Естественно, что идеолог демократической революционной буржуазии Дидро особенно ценил эту демократическую сторону греческого искусства. Здесь он видел, как искусство делается объектом всенародной радости, любви и ликования. В трагедии народ — необходимый и основной фон пьесы: он вмешивается в судьбу героев, изменяет и направляет ход драматических действий; там герои—выходцы из народа, они — персонифицированный дух народа. Сам театр — это не закрытая коробка для домашнего, камерного зрелища, а гигантский и величественный амфитеатр, архитектурно и скульптурно оформленный, где тысячи

1 «De la poesie dramatique», VII, 339.

 

 

людей страстно и взволнованно внимали народным зрелищам.

Что касается культуры аристократического Рима, то к ней Дидро относится пренебрежительно, как к эпигонству искусства древних греков самой славной его эпохи — «золотого века» Перикла.

Само собой разумеется, что у Дидро, как и у всех французских просветителей, отсутствовал исторический взгляд на явления. Оставаясь идеалистом в области истории, он не мог, разумеется, понять подлинный, то есть рабовладельческий, характер античного общества, и отсюда понять характер и содержание античной культуры, как культуры, выросшей на этой рабовладельческой общественной основе. Дидро, как и Лессинг и Винкельман, считал античное греческое общество идеальной, интегральной демократией, но не демократией, построенной на рабовладельческой основе. И, идеализируя античную демократию, Дидро представлял себе переустройство современного ему феодально-аристократического общества именно на демократических началах.

Раскрытие Дидро демократических сторон античной культуры имело положительное и прогрессивное значение для его эпохи. Борьба за учение у древних, за возрождение культуры демократической Эллады была в то же время борьбой за демократическое переустройство французского общества.

Мечта жизни Дидро — это возрождение греческого искусства как фактора художественного воспитания народа, как оно было в древней Греции. Он наивно думал, что как только будут организованы те же самые художественные состязания, что и в Греции, как только начнут наделять художников-победителей теми же почестями и призами, какими наделяли художников в древности, тотчас искусство получит сильнейший стимул к обогащению и совершенству. Дидро, разумеется, не мог предполагать, что та правда, за установление которой боролся он и его соратники, является правдой одного лишь класса, а не правдой всего человечества, что то «царство разума», к которому они страстно стремились, впоследствии оказалось лишь ограниченным царством классового буржуазного господства, что античный мир оставил человечеству такие классические образцы искусства, которые остались и останутся

 

 

непревзойденными до тех пор, пока человечество раздирается классовыми противоречиями.

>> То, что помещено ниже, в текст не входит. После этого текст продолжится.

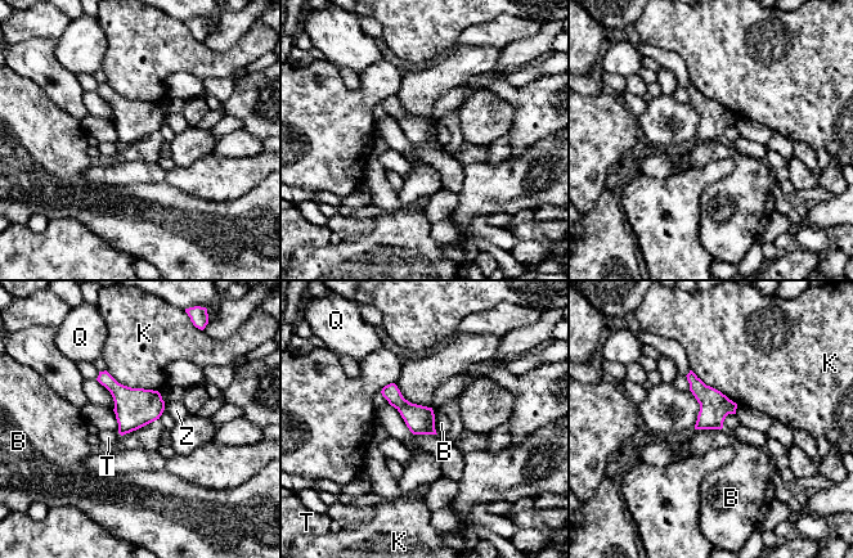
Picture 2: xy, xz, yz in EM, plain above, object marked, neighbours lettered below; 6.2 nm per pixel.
width_nm=180 act=keep each=B:other,K:other,Q:other,T:other,Z:other border=2:(158, 418), (121, 436) found='all the same neuron'

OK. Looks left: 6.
why='thin arm on a thick one' act=view view=3d um=2 at=(1195, 760, 1770)

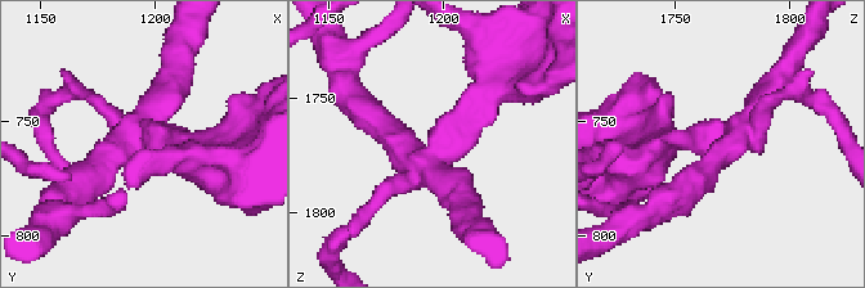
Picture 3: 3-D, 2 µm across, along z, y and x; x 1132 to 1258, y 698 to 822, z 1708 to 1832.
act=view view=em um=3.6 slice=planes show=letters at=(1199, 760, 1772)

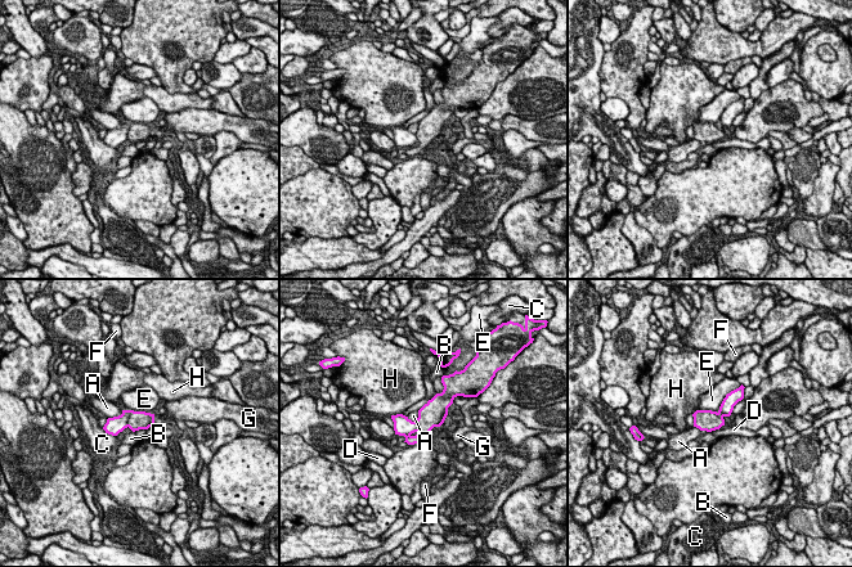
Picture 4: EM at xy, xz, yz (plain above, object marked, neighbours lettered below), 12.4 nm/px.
width_nm=240 act=separate pic=4 on=(138, 421) each=A:other,B:other,C:other,D:other,E:other,F:other,G:other,H:other border=4:(130, 410), (126, 426) found='a second neuron is stuck on'

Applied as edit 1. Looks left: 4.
act=done edits=separate@4 rest=unchecked

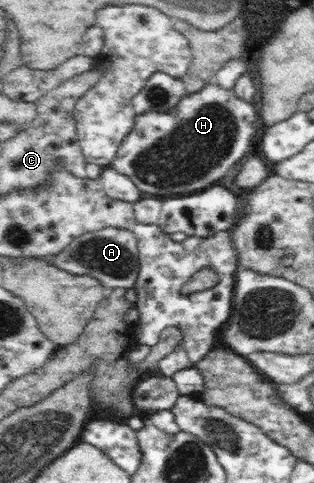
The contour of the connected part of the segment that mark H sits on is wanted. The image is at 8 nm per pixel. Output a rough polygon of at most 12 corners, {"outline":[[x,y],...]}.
{"outline":[[214,80],[137,115],[108,166],[144,194],[208,188],[258,112]]}

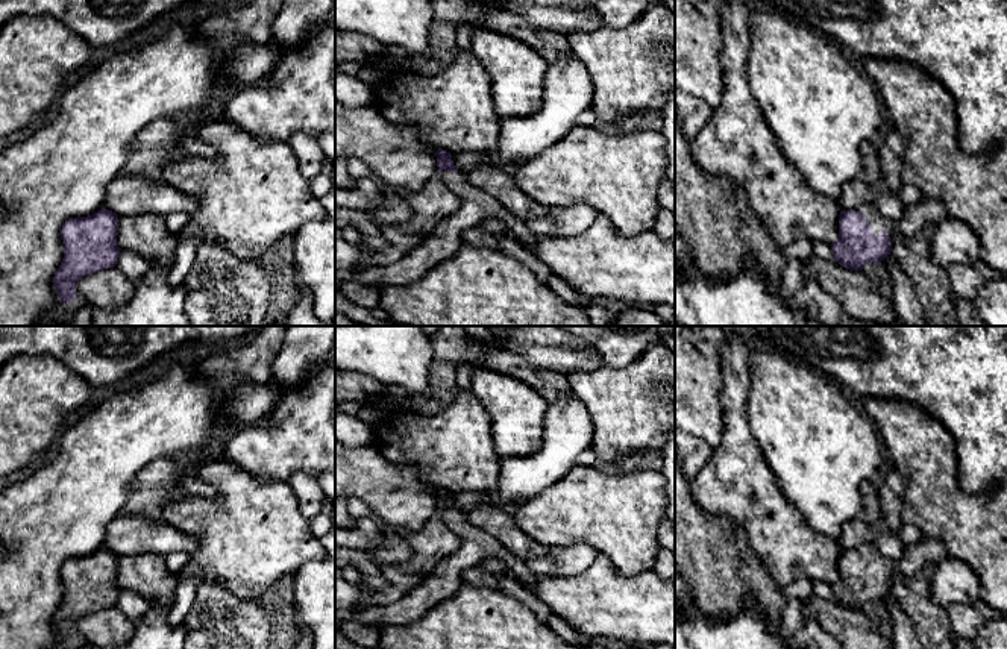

Сжатый анализ взглядов Дидро на искусство античного мира показывает, что он искал в нем те черты и характерные особенности, которые были ближе всего к его эстетическому учению и теоретическому обоснованию проблемы реализма. И естественно, Дидро обращался к той эпохе греческой истории, которая знаменуется самым демократическим расцветом ее искусства. В нем он выискивал те элементы и художественные принципы, которые могли бы быть использованы при создании нового художественного стиля буржуазии. В противовес Вольтеру, который, признавая за древними гениальность, все же советовал художникам больше обращаться к классицизму, как более великому и совершенному искусству, Дидро обращал свои взоры к художественной культуре древности, как к одной из самых славных эпох истории искусства. Обращаясь к современным ему художникам с советами учиться у древних, он указывал: 1) на идейную насыщенность античного искусства, универсализм его идей, энциклопедичность древних художников, философские их обобщения; 2) на его демократичность, на то, что оно своими корнями уходило глубоко в толщу народной массы и само явилось ее гениальным детищем; 3) на его простоту и правдивость, на исключительное мастерство древних изображать ясно и непринужденно, без фальши и искусственного напряжения, сложную драматическую ситуацию и трагические конфликты.

В свете взглядов Дидро на искусство древности легче понять и отыскать ту линию, которую он сам проводил в критике классицизма. Если Вольтер древности предпочитал классицизм, то Дидро, наоборот, классицизму предпочитал искусство древности.

Зрелый Дидро дает уже более углубленную критику классицизма, чем в романе «Нескромные драгоценности». Он вносит теперь отсутствовавшее в раннем его романе указание на положительные стороны, здоровые художественные тенденции классицизма.

Разложение классицизма началось с тех пор, как стали обостряться противоречия между буржуазией и дворянством. Во Франции стали подниматься голоса против искусства, которое далеко от действительности, которое изощряется в остроумии и изяществе и игнорирует

 

 

простоту и естественную природу, подлинную правду жизни.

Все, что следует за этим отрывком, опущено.